Hemp's new role in Western District

Hemp as food: A group of Derrinallum farmers is on the front line of the emerging industry growing low THC hemp for human consumption. They are producing hemp seed for a high fibre protein food and cooking oil.
Hemp as food: A group of Derrinallum farmers is on the front line of the emerging industry growing low THC hemp for human consumption. They are producing hemp seed for a high fibre protein food and cooking oil.

A group of Derrinallum farmers is already well advanced to take advantage of legislation expected to come into effect in November that will approve the sale of low THC hemp seed for foods and other products..

The group established Australian Primary Hemp (APH) a year ago after years of research and has already grown a trial 44 hectare crop.

This year the company will plant 90 hectares at Derrinallum and is seeking more growers to boost the harvest from the Western District to about 300 hectares.

He said the hemp could be planted in late October in the Western District but APH was looking at staggering plantings to spread its supply time.

The group, which includes James Hood, Charlie and Alexandra Mann and Skye Patterson, got interested in growing industrial hemp, which has no drug effects, when they were looking at producing alternative sources of protein.

Mr Hood said this year’s legislation would end 80 years of prohibition against the human consumption of food grade hemp in Australia that had left it lagging behind many international competitors.

Growers in Australia will need to be licensed to grow the crop that is only allowed be have a maximum tetrahydrocannabinol (THC) level of .0.35 per cent to be sold.
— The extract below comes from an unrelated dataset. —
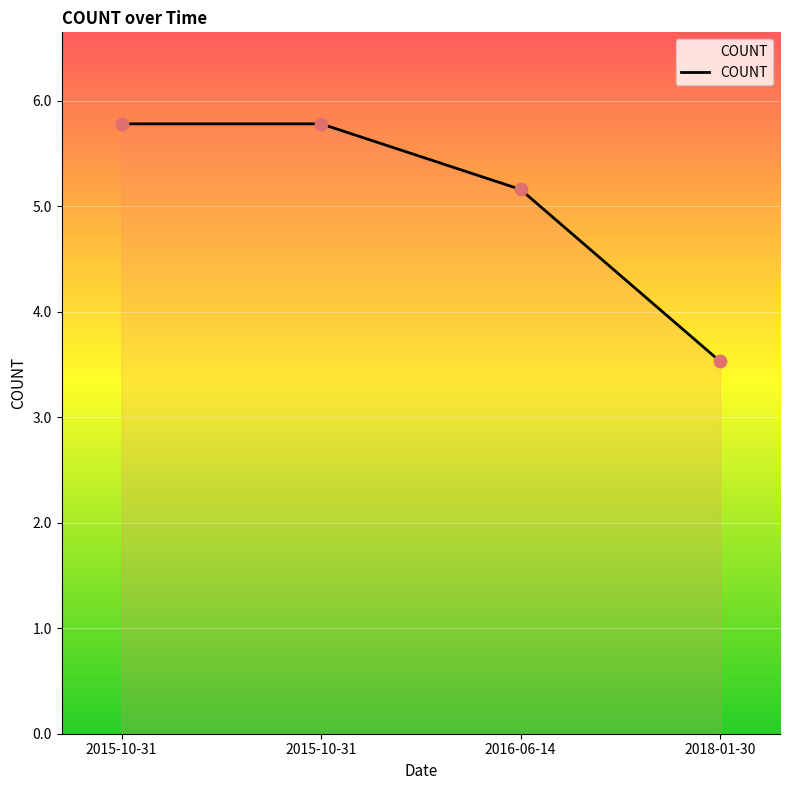

How many series are shown in this chart?

1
Mr Hood said there were thousands of uses for industrial hemp but the group had focused on growing hemp for seed rather than fibre because hemp seed could be harvested with conventional headers.

High fibre hemp protein was a “super food,” high in a good balance of omega three and six fatty acids, and enjoyed strong international demand, he said.
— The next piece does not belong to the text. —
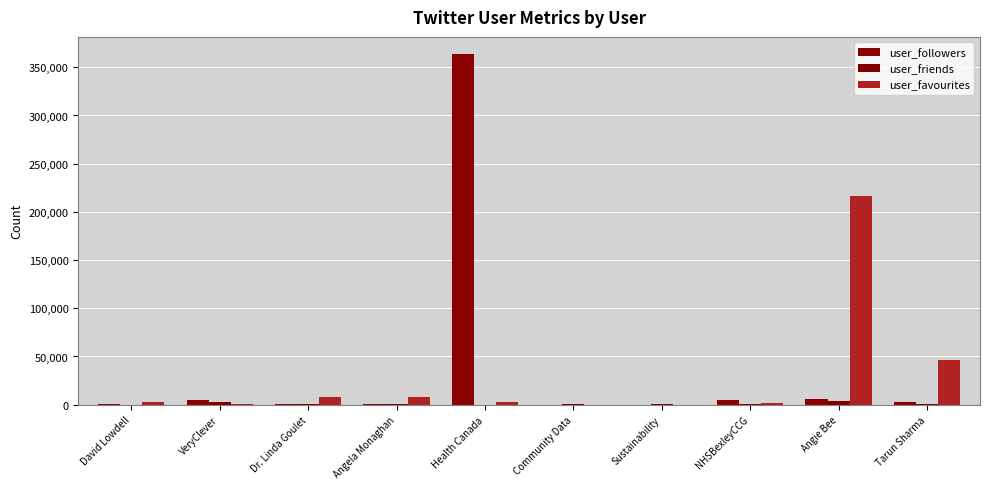

At which label is user_favourites closest to 108395?

Tarun Sharma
APH also produces hemp oil, used for cooking. 

Domestic demand was expected to rise significantly as the product became better known following its imminent approval for human consumption in Australia, Mr Hood said.

APH is currently one of only about five growers of low THC hemp in Victoria and this year hopes to harvest about 300 tonnes of Finola variety seed.

It has used an external operator to process its seed but is presently building its own processing facility in Geelong in a further commitment to the emerging industry.